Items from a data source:
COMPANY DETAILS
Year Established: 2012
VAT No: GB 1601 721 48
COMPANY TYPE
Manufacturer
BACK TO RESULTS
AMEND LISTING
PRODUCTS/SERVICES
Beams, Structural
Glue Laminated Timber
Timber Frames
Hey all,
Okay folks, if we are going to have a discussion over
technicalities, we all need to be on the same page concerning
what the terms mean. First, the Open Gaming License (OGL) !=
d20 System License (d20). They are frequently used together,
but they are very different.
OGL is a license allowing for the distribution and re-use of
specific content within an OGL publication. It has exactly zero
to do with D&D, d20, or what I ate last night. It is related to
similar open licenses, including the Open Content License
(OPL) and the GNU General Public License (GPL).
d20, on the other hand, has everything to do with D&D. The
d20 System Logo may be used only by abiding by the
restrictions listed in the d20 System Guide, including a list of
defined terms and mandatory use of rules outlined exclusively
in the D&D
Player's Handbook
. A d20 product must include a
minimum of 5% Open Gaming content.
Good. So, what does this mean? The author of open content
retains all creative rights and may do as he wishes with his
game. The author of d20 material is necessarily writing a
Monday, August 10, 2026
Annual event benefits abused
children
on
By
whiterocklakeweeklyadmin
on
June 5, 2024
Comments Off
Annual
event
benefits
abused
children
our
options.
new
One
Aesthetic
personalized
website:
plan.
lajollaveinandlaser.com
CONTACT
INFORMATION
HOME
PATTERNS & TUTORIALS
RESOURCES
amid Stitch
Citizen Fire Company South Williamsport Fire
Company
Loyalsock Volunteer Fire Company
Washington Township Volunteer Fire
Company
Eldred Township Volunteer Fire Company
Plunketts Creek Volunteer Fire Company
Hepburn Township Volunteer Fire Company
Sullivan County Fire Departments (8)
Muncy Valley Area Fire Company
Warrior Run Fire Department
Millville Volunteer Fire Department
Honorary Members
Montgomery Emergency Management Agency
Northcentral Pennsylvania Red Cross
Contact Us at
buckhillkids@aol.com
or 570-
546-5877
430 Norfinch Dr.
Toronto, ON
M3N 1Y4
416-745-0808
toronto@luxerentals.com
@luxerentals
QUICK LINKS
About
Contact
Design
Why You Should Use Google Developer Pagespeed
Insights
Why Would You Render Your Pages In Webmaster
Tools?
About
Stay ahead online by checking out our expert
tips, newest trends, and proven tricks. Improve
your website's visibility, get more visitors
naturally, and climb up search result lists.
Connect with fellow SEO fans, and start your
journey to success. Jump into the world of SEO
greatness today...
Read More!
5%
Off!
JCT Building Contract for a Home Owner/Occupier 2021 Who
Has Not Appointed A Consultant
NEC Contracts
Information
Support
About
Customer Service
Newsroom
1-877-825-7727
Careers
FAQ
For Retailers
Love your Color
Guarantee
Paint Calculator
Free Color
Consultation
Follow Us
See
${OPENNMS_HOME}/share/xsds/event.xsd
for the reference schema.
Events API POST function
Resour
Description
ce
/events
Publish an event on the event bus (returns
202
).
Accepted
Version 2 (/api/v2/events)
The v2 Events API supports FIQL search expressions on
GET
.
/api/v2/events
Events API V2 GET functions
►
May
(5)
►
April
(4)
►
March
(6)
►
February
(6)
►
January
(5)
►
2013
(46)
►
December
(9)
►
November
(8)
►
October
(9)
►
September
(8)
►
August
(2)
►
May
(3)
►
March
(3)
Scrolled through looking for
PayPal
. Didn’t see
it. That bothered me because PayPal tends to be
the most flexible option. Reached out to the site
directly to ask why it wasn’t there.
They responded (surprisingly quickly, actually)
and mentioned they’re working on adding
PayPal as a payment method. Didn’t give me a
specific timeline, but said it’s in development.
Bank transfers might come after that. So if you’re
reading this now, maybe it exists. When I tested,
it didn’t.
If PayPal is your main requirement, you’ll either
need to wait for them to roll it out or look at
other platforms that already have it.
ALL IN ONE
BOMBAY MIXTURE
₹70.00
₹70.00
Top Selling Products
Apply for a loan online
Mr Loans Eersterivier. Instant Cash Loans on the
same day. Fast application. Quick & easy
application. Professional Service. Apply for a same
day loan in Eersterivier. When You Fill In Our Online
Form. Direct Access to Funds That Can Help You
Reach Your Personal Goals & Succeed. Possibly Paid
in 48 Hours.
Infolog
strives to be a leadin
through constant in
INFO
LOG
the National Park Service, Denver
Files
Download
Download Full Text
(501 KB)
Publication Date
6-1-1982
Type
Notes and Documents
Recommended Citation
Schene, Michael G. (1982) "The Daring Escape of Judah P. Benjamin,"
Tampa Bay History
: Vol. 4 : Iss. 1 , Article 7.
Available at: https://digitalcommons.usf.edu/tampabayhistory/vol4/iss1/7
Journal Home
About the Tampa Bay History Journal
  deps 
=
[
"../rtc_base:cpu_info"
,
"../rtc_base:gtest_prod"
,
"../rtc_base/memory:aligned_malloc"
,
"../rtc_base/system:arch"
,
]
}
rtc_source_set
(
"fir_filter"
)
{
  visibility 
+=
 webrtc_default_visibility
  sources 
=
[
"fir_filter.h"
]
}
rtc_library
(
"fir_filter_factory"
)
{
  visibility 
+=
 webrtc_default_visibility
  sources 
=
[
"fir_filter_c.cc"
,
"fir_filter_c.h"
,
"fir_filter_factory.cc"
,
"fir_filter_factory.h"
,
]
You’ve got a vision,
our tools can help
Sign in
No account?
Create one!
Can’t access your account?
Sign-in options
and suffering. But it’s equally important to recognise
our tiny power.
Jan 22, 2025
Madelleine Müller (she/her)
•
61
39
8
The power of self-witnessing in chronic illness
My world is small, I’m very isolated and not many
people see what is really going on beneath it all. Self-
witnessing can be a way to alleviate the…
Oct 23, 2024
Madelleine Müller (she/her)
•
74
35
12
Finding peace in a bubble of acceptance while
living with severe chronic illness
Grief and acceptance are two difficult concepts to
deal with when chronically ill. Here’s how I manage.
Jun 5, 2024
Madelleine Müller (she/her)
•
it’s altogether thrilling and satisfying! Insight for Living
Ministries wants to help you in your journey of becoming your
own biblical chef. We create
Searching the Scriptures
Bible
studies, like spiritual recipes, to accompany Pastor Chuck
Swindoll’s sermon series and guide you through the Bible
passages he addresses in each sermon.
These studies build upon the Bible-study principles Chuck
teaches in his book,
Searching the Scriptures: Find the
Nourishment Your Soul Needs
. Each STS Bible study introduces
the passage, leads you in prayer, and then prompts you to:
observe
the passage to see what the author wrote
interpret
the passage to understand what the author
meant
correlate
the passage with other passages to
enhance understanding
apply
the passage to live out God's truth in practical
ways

> _Task item_:
Copy out every line of text from all of the records above, keeping each word, spelling, and line break unchanged.

> _Output of the exercise_:
COMPANY DETAILS
Year Established: 2012
VAT No: GB 1601 721 48
COMPANY TYPE
Manufacturer
BACK TO RESULTS
AMEND LISTING
PRODUCTS/SERVICES
Beams, Structural
Glue Laminated Timber
Timber Frames
Hey all,
Okay folks, if we are going to have a discussion over
technicalities, we all need to be on the same page concerning
what the terms mean. First, the Open Gaming License (OGL) !=
d20 System License (d20). They are frequently used together,
but they are very different.
OGL is a license allowing for the distribution and re-use of
specific content within an OGL publication. It has exactly zero
to do with D&D, d20, or what I ate last night. It is related to
similar open licenses, including the Open Content License
(OPL) and the GNU General Public License (GPL).
d20, on the other hand, has everything to do with D&D. The
d20 System Logo may be used only by abiding by the
restrictions listed in the d20 System Guide, including a list of
defined terms and mandatory use of rules outlined exclusively
in the D&D
Player's Handbook
. A d20 product must include a
minimum of 5% Open Gaming content.
Good. So, what does this mean? The author of open content
retains all creative rights and may do as he wishes with his
game. The author of d20 material is necessarily writing a
Monday, August 10, 2026
Annual event benefits abused
children
on
By
whiterocklakeweeklyadmin
on
June 5, 2024
Comments Off
Annual
event
benefits
abused
children
our
options.
new
One
Aesthetic
personalized
website:
plan.
lajollaveinandlaser.com
CONTACT
INFORMATION
HOME
PATTERNS & TUTORIALS
RESOURCES
amid Stitch
Citizen Fire Company South Williamsport Fire
Company
Loyalsock Volunteer Fire Company
Washington Township Volunteer Fire
Company
Eldred Township Volunteer Fire Company
Plunketts Creek Volunteer Fire Company
Hepburn Township Volunteer Fire Company
Sullivan County Fire Departments (8)
Muncy Valley Area Fire Company
Warrior Run Fire Department
Millville Volunteer Fire Department
Honorary Members
Montgomery Emergency Management Agency
Northcentral Pennsylvania Red Cross
Contact Us at
buckhillkids@aol.com
or 570-
546-5877
430 Norfinch Dr.
Toronto, ON
M3N 1Y4
416-745-0808
toronto@luxerentals.com
@luxerentals
QUICK LINKS
About
Contact
Design
Why You Should Use Google Developer Pagespeed
Insights
Why Would You Render Your Pages In Webmaster
Tools?
About
Stay ahead online by checking out our expert
tips, newest trends, and proven tricks. Improve
your website's visibility, get more visitors
naturally, and climb up search result lists.
Connect with fellow SEO fans, and start your
journey to success. Jump into the world of SEO
greatness today...
Read More!
5%
Off!
JCT Building Contract for a Home Owner/Occupier 2021 Who
Has Not Appointed A Consultant
NEC Contracts
Information
Support
About
Customer Service
Newsroom
1-877-825-7727
Careers
FAQ
For Retailers
Love your Color
Guarantee
Paint Calculator
Free Color
Consultation
Follow Us
See
${OPENNMS_HOME}/share/xsds/event.xsd
for the reference schema.
Events API POST function
Resour
Description
ce
/events
Publish an event on the event bus (returns
202
).
Accepted
Version 2 (/api/v2/events)
The v2 Events API supports FIQL search expressions on
GET
.
/api/v2/events
Events API V2 GET functions
►
May
(5)
►
April
(4)
►
March
(6)
►
February
(6)
►
January
(5)
►
2013
(46)
►
December
(9)
►
November
(8)
►
October
(9)
►
September
(8)
►
August
(2)
►
May
(3)
►
March
(3)
Scrolled through looking for
PayPal
. Didn’t see
it. That bothered me because PayPal tends to be
the most flexible option. Reached out to the site
directly to ask why it wasn’t there.
They responded (surprisingly quickly, actually)
and mentioned they’re working on adding
PayPal as a payment method. Didn’t give me a
specific timeline, but said it’s in development.
Bank transfers might come after that. So if you’re
reading this now, maybe it exists. When I tested,
it didn’t.
If PayPal is your main requirement, you’ll either
need to wait for them to roll it out or look at
other platforms that already have it.
ALL IN ONE
BOMBAY MIXTURE
₹70.00
₹70.00
Top Selling Products
Apply for a loan online
Mr Loans Eersterivier. Instant Cash Loans on the
same day. Fast application. Quick & easy
application. Professional Service. Apply for a same
day loan in Eersterivier. When You Fill In Our Online
Form. Direct Access to Funds That Can Help You
Reach Your Personal Goals & Succeed. Possibly Paid
in 48 Hours.
Infolog
strives to be a leadin
through constant in
INFO
LOG
the National Park Service, Denver
Files
Download
Download Full Text
(501 KB)
Publication Date
6-1-1982
Type
Notes and Documents
Recommended Citation
Schene, Michael G. (1982) "The Daring Escape of Judah P. Benjamin,"
Tampa Bay History
: Vol. 4 : Iss. 1 , Article 7.
Available at: https://digitalcommons.usf.edu/tampabayhistory/vol4/iss1/7
Journal Home
About the Tampa Bay History Journal
  deps 
=
[
"../rtc_base:cpu_info"
,
"../rtc_base:gtest_prod"
,
"../rtc_base/memory:aligned_malloc"
,
"../rtc_base/system:arch"
,
]
}
rtc_source_set
(
"fir_filter"
)
{
  visibility 
+=
 webrtc_default_visibility
  sources 
=
[
"fir_filter.h"
]
}
rtc_library
(
"fir_filter_factory"
)
{
  visibility 
+=
 webrtc_default_visibility
  sources 
=
[
"fir_filter_c.cc"
,
"fir_filter_c.h"
,
"fir_filter_factory.cc"
,
"fir_filter_factory.h"
,
]
You’ve got a vision,
our tools can help
Sign in
No account?
Create one!
Can’t access your account?
Sign-in options
and suffering. But it’s equally important to recognise
our tiny power.
Jan 22, 2025
Madelleine Müller (she/her)
•
61
39
8
The power of self-witnessing in chronic illness
My world is small, I’m very isolated and not many
people see what is really going on beneath it all. Self-
witnessing can be a way to alleviate the…
Oct 23, 2024
Madelleine Müller (she/her)
•
74
35
12
Finding peace in a bubble of acceptance while
living with severe chronic illness
Grief and acceptance are two difficult concepts to
deal with when chronically ill. Here’s how I manage.
Jun 5, 2024
Madelleine Müller (she/her)
•
it’s altogether thrilling and satisfying! Insight for Living
Ministries wants to help you in your journey of becoming your
own biblical chef. We create
Searching the Scriptures
Bible
studies, like spiritual recipes, to accompany Pastor Chuck
Swindoll’s sermon series and guide you through the Bible
passages he addresses in each sermon.
These studies build upon the Bible-study principles Chuck
teaches in his book,
Searching the Scriptures: Find the
Nourishment Your Soul Needs
. Each STS Bible study introduces
the passage, leads you in prayer, and then prompts you to:
observe
the passage to see what the author wrote
interpret
the passage to understand what the author
meant
correlate
the passage with other passages to
enhance understanding
apply
the passage to live out God's truth in practical
ways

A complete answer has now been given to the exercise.